Place the dog in lateral recumbency.
Clip fur from around the preputial opening as required.
One individual should then extrude the penis and clean the tip thoroughly.
A second individual should lubricate the urethral catheter generously and insert it gently to the level of the most distal obstructing calculus; this is often at the level of the os penis.
The third individual should insert a lubricated finger into the rectum and compress the urethra (lies ventral to the rectum) against the pubis via pressure through the rectal wall. This therefore provides compression proximal to the obstructing calculus.
A fourth individual should then rapidly flush sterile saline into the urethra via the catheter – it can be helpful to occlude the urethral orifice around the catheter during flushing to minimize saline leakage
Once enough flushing under pressure has been performed to cause significant dilation of the urethra, proximal compression via rectal pressure is released by lifting off the finger and an attempt should then be made to advance the urethral catheter further.

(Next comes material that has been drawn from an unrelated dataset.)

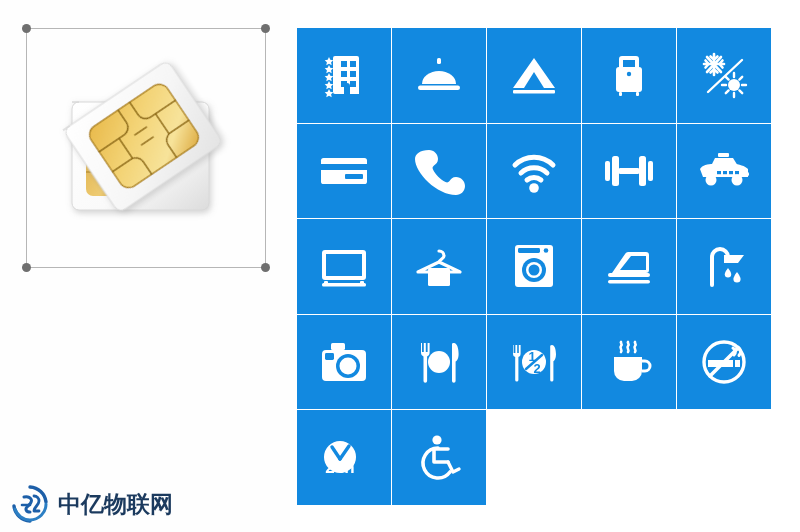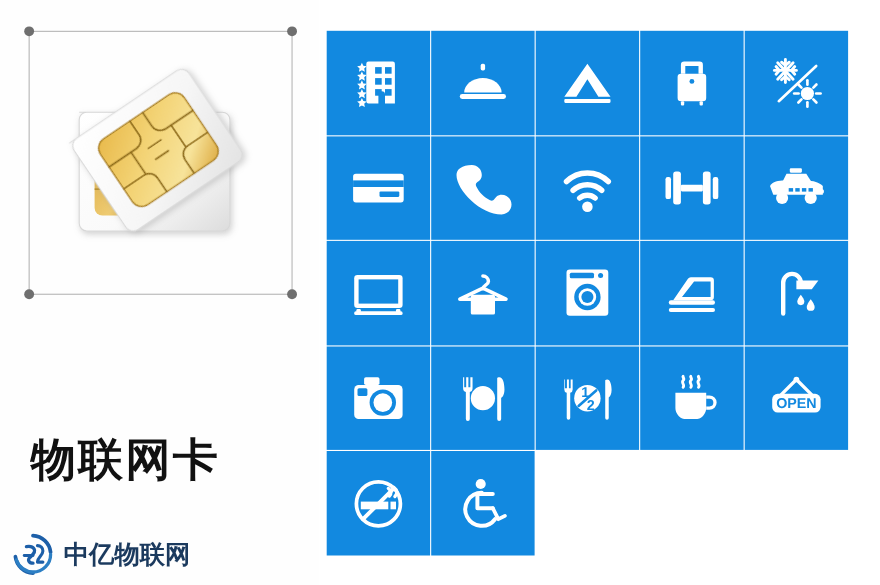"OPEN" div.cell { html: <div> <svg> <path></path> <path></path> <circle></circle> <rect></rect> <text>OPEN</text> </svg> </div> -> none }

This will be possible if the build up and sudden release of pressure have dislodged the calculus, flushing it into the bladder or at least more proximally.
The above procedure may need to be performed several times before successful catheterization is achieved. The bladder should be monitored for overdistension as a result of saline that may enter the bladder with each attempt.

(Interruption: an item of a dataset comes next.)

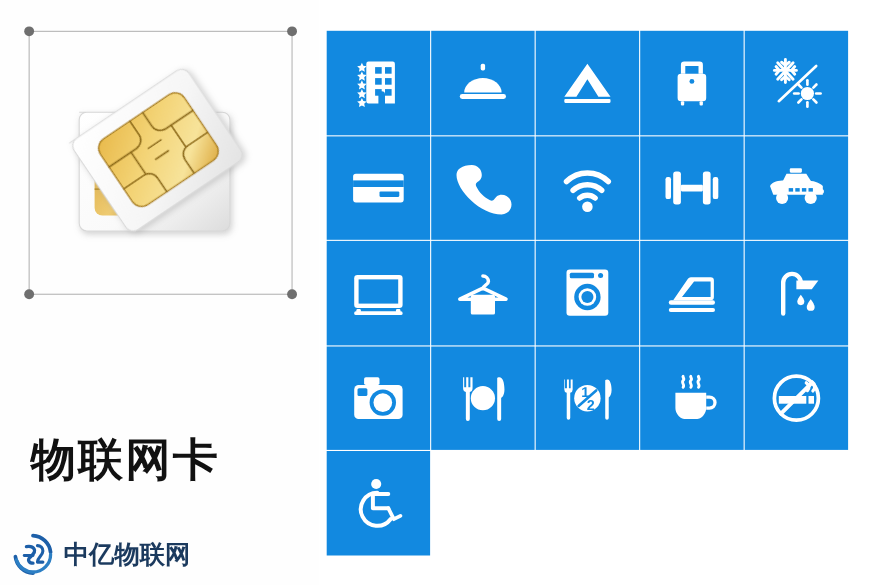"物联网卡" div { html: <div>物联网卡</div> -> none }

Once the obstruction is relieved, it may be appropriate to leave a soft urethral catheter connected to a closed collection system in situ.

Additional notes

Successful retrograde hydropulsion usually requires general anaesthesia or heavy sedation and must therefore only be attempted once the patient has received adequate stabilization of cardiovascular, electrolyte and acid–base status.

Retrograde hydropulsion is intended to flush urethroliths into the bladder and not to push them physically with the catheter. Great care must be taken throughout catheterization to minimize urethral trauma and avoid rupture.